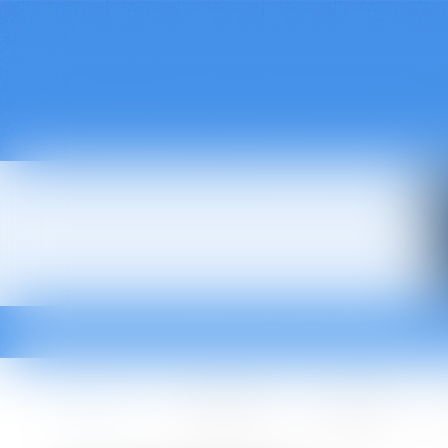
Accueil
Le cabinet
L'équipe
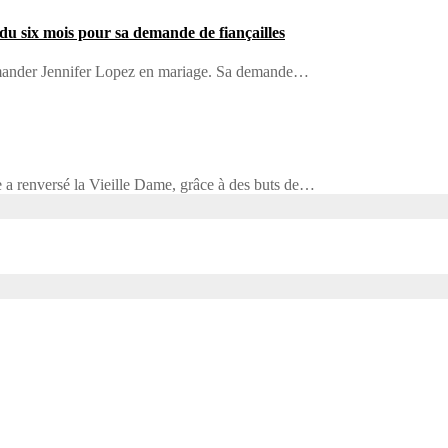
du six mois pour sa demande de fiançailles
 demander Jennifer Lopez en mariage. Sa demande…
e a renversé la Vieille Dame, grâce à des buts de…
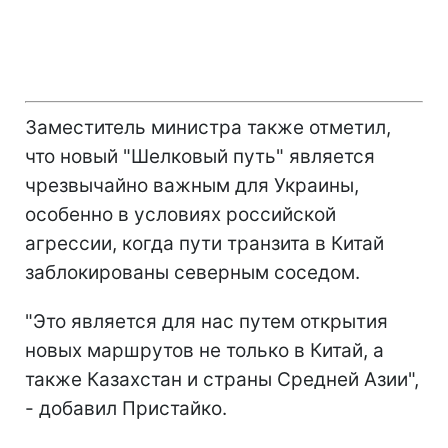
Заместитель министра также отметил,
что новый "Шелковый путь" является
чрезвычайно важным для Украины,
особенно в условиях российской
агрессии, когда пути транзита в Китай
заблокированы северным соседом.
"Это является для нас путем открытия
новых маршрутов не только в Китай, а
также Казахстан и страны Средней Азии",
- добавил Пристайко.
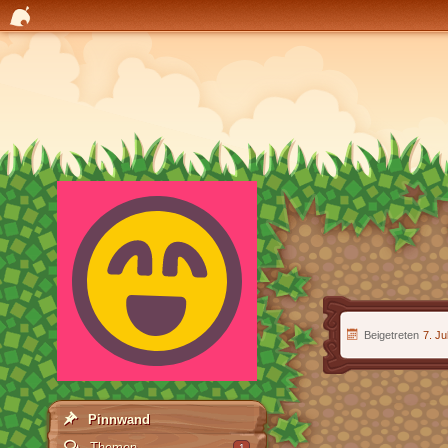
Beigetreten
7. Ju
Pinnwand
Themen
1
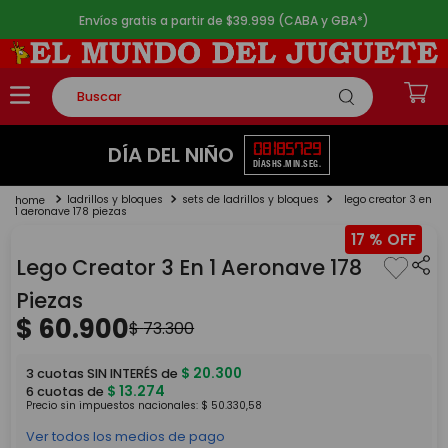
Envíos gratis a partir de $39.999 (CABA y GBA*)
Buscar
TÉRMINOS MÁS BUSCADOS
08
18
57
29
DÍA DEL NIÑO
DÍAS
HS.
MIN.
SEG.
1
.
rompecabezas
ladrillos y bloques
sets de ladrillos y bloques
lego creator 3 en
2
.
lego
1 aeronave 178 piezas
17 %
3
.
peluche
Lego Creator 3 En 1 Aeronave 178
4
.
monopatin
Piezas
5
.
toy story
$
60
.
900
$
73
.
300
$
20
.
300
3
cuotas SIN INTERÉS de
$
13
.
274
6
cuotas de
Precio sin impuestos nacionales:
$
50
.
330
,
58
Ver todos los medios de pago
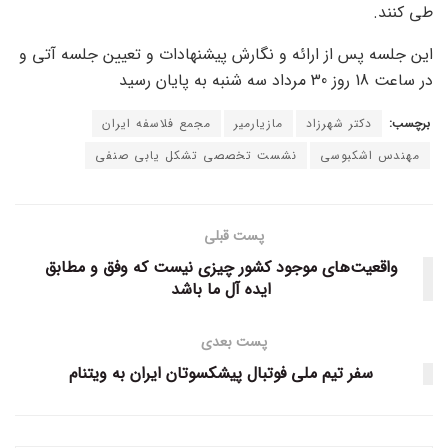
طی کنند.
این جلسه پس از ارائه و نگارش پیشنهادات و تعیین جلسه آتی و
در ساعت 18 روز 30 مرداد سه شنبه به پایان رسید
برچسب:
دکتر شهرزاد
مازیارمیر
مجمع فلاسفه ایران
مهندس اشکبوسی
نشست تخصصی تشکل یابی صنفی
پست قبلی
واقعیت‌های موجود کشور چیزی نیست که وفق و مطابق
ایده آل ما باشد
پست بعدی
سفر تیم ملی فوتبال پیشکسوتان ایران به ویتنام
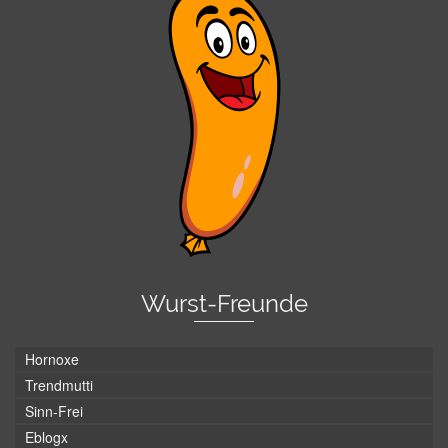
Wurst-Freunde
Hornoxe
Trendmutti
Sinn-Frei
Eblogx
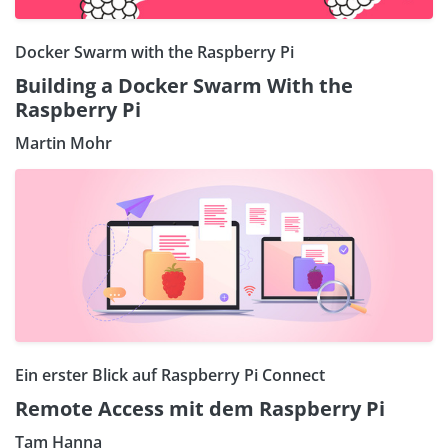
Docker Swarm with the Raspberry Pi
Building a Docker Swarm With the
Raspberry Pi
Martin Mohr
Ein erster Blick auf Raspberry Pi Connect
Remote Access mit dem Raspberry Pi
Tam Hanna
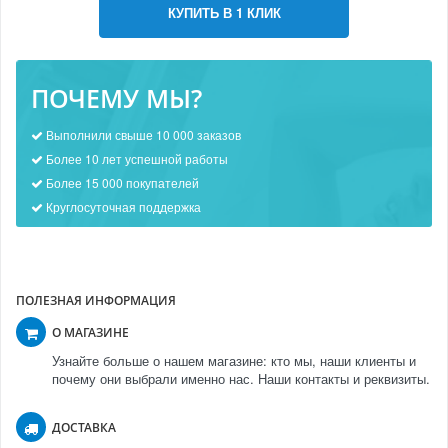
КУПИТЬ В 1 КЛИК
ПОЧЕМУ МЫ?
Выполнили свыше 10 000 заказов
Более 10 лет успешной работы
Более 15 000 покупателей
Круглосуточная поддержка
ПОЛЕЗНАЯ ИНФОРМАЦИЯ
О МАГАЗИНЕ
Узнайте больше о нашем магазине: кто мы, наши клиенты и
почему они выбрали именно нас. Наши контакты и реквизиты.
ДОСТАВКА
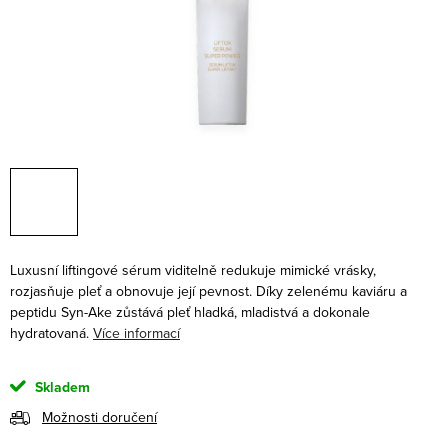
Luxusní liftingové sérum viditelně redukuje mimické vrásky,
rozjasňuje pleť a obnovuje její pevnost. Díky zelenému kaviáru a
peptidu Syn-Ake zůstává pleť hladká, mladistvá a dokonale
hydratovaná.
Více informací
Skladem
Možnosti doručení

=== TASK PROMPT ===
Instructions for the copy: start at the first entry, stop after the line containing "- добавил Пристайко.", keep every line exact, and drop the pictures.

=== EXPECTED ANSWER ===
Accueil
Le cabinet
L'équipe
du six mois pour sa demande de fiançailles
 demander Jennifer Lopez en mariage. Sa demande…
e a renversé la Vieille Dame, grâce à des buts de…
Заместитель министра также отметил,
что новый "Шелковый путь" является
чрезвычайно важным для Украины,
особенно в условиях российской
агрессии, когда пути транзита в Китай
заблокированы северным соседом.
"Это является для нас путем открытия
новых маршрутов не только в Китай, а
также Казахстан и страны Средней Азии",
- добавил Пристайко.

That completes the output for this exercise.